- **Try it**
Read through the records below and copy each line that uses the word "pour".

(Recorded data)
============================================================

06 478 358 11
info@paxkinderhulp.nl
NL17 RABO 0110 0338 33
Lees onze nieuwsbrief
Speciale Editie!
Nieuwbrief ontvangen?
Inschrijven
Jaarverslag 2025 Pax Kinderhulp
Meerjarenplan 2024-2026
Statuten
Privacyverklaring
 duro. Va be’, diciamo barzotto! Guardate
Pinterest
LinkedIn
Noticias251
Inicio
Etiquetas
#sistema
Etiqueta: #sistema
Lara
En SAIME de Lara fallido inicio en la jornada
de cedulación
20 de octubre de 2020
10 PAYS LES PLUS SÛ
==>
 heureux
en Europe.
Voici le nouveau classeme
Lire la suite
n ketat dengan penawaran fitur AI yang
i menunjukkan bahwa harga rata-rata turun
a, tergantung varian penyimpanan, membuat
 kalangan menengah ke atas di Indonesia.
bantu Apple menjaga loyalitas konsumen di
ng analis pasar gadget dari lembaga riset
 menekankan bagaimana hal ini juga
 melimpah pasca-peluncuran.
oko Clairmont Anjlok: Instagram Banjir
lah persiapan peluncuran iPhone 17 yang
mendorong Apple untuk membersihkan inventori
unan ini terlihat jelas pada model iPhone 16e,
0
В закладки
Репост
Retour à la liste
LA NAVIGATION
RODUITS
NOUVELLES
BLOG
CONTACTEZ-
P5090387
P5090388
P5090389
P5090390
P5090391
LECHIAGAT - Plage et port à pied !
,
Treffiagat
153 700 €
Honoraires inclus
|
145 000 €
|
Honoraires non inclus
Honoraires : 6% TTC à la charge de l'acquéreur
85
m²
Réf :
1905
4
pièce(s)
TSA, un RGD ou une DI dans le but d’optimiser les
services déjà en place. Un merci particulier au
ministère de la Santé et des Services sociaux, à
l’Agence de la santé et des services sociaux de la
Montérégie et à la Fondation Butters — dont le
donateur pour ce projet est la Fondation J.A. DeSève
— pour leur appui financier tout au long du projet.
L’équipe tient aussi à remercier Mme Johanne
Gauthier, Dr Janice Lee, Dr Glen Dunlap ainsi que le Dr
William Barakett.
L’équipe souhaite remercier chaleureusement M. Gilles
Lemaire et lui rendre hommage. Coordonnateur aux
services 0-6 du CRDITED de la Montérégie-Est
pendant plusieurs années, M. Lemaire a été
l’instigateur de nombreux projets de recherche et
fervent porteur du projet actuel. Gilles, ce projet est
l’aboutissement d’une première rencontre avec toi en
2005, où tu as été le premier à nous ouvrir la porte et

============================================================

- **Answer to the problem**
donateur pour ce projet est la Fondation J.A. DeSève
— pour leur appui financier tout au long du projet.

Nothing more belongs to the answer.